那张与晏礼一模一样的脸上,笑意几乎消失不见。
“学姐这是什么意思?”
夏寒瞪大了眼睛,眼眶已经泛红,“我问你是怎么进来的!
你难道还没有死吗?你为什么会出现在这里!”
“学姐,虽然我对你一见钟情,但是这么对一个第一次见面的追求者就说让他去死这种话还是有些过分了吧……”
许珀里翁习惯性地扯了扯嘴角,让自己微笑起来,但眼底却多了几分警戒与不喜,“虽然不知道学姐你把我认成了谁,但是我应该算是雅斯佩尔学长的表亲吧,毕竟我得叫沃拉威校长一声‘表叔’呢。
我一直在恩培斯特,学姐如果不信,可以去中层院的表彰榜去查,我是以第一名的成绩录取的上层院。
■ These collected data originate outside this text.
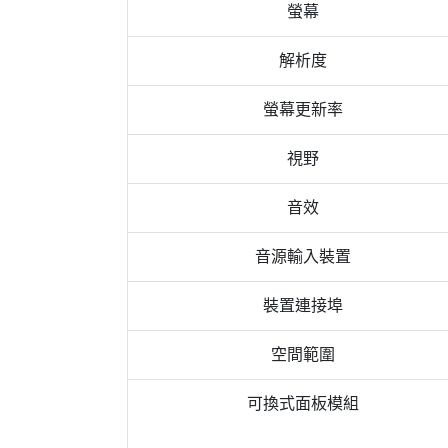
螢幕
解析度
螢幕更新率
視野
音效
音源輸入裝置
裝置連接埠
空間範圍
可換式面板模組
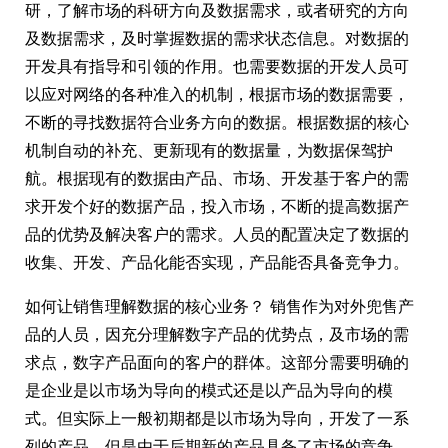
研，了解市场的科研方向及数据需求，或者研究的方向
及数据需求，及时掌握数据的需求状态信息。对数据的
开发具有指导和引领的作用。也需要数据的开发人员可
以应对网络的各种准入的机制，根据市场的数据需要，
不断的寻找数据符合业务方向的数据。根据数据的核心
机制自动的补充、更新现有的数据量，为数据保驾护
航。根据现有的数据由产品、市场、开发基于客户的需
求开发个好的数据产品，投入市场，不断的提高数据产
品的优势及解决客户的需求。人员的配置决定了数据的
收集、开发、产品化能否实现，产品能否具备竞争力。
如何让销售理解数据的核心业务？ 销售作为对外兜售产
品的人员，因充分理解数字产品的优势点，及市场的需
求点，数字产品面向的客户的群体。这部分需要明确的
是企业是以市场为导向的模式还是以产品为导向的模
式。但实际上一般初期都是以市场为导向，开发了一系
列的产品。但是由于后期新的产品具备了市场的竞争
”
“什么……”
夏寒难以理解他的话的意思。
“夏寒!
你在做什么!”
艾米莉的声音打断了夏寒的思考,她看见夏寒的动作便立即跑了过来,一把把夏寒的法杖推开,挡在了许珀里翁的面前,夏寒下意识地想要伸手拉住她,但艾米莉动作太过迅速,脸上满是怒火。
“你在干什么啊!
学生会会长!
被那件事吓傻了吗?居然在恩培斯特准备对一个中层院的学生动手吗?”
夏寒看见她愤怒的神情,才有些冷静下来,“他……真的是中层院的学生?”
她觉得自己被一种难以言喻的荒诞与诡异包围了。
“是不是你去中层院看看不就知道了吗?”
艾米莉见她仍然是一副丢了魂的样子,恨铁不成钢地贴近她,低声道:“而且他是沃拉威校长的表侄,那位已故的符文学家唯一的独生子,新生里最有望成为下一届学生会会长的人选,你对他动手是想找死吗?”
许珀里翁像是浑不在意艾米莉与她咬耳朵,仍旧站在原地,见夏寒的目光投向自己,也只是微笑着坦然对上她的视线。